» Excerpts from a dataset
<<<<

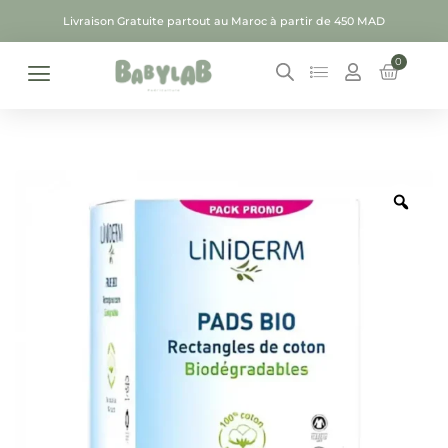
Livraison Gratuite partout au Maroc à partir de 450 MAD
0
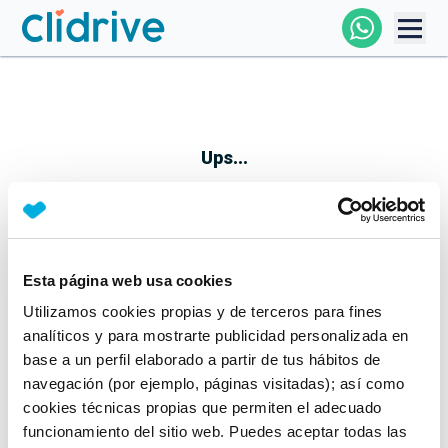
Comprar Coche
Todos Los Coches
Ups...
Profesional
Particular
Esta página web usa cookies
Parece que algo no ha ido bien
Utilizamos cookies propias y de terceros para fines
Financiación
No te preocupes, estamos trabajando en ello
analíticos y para mostrarte publicidad personalizada en
Mientras tanto, puedes echarle un vistazo a nuestros
base a un perfil elaborado a partir de tus hábitos de
Clidrive
coches:
navegación (por ejemplo, páginas visitadas); así como
cookies técnicas propias que permiten el adecuado
Ver coches
funcionamiento del sitio web. Puedes aceptar todas las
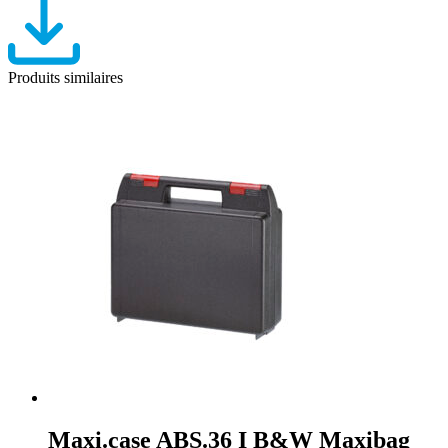
Produits similaires
Maxi.case ABS.36 I B&W Maxibag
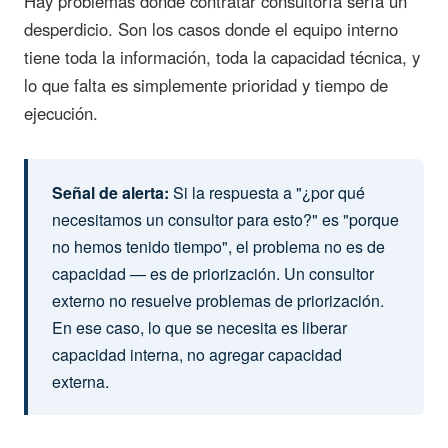
Hay problemas donde contratar consultoría sería un
desperdicio. Son los casos donde el equipo interno
tiene toda la información, toda la capacidad técnica, y
lo que falta es simplemente prioridad y tiempo de
ejecución.
Señal de alerta:
Si la respuesta a "¿por qué
necesitamos un consultor para esto?" es "porque
no hemos tenido tiempo", el problema no es de
capacidad — es de priorización. Un consultor
externo no resuelve problemas de priorización.
En ese caso, lo que se necesita es liberar
capacidad interna, no agregar capacidad
externa.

>>>>

» Exercise instructions
Rewrite the text of all the material above with every "capacidad" changed to "disponibilidad", keeping everything else the same. Leave out the pictures.

» Answer space
Livraison Gratuite partout au Maroc à partir de 450 MAD
0
Comprar Coche
Todos Los Coches
Ups...
Profesional
Particular
Esta página web usa cookies
Parece que algo no ha ido bien
Utilizamos cookies propias y de terceros para fines
Financiación
No te preocupes, estamos trabajando en ello
analíticos y para mostrarte publicidad personalizada en
Mientras tanto, puedes echarle un vistazo a nuestros
base a un perfil elaborado a partir de tus hábitos de
Clidrive
coches:
navegación (por ejemplo, páginas visitadas); así como
cookies técnicas propias que permiten el adecuado
Ver coches
funcionamiento del sitio web. Puedes aceptar todas las
Produits similaires
Maxi.case ABS.36 I B&W Maxibag
Hay problemas donde contratar consultoría sería un
desperdicio. Son los casos donde el equipo interno
tiene toda la información, toda la disponibilidad técnica, y
lo que falta es simplemente prioridad y tiempo de
ejecución.
Señal de alerta:
Si la respuesta a "¿por qué
necesitamos un consultor para esto?" es "porque
no hemos tenido tiempo", el problema no es de
disponibilidad — es de priorización. Un consultor
externo no resuelve problemas de priorización.
En ese caso, lo que se necesita es liberar
disponibilidad interna, no agregar disponibilidad
externa.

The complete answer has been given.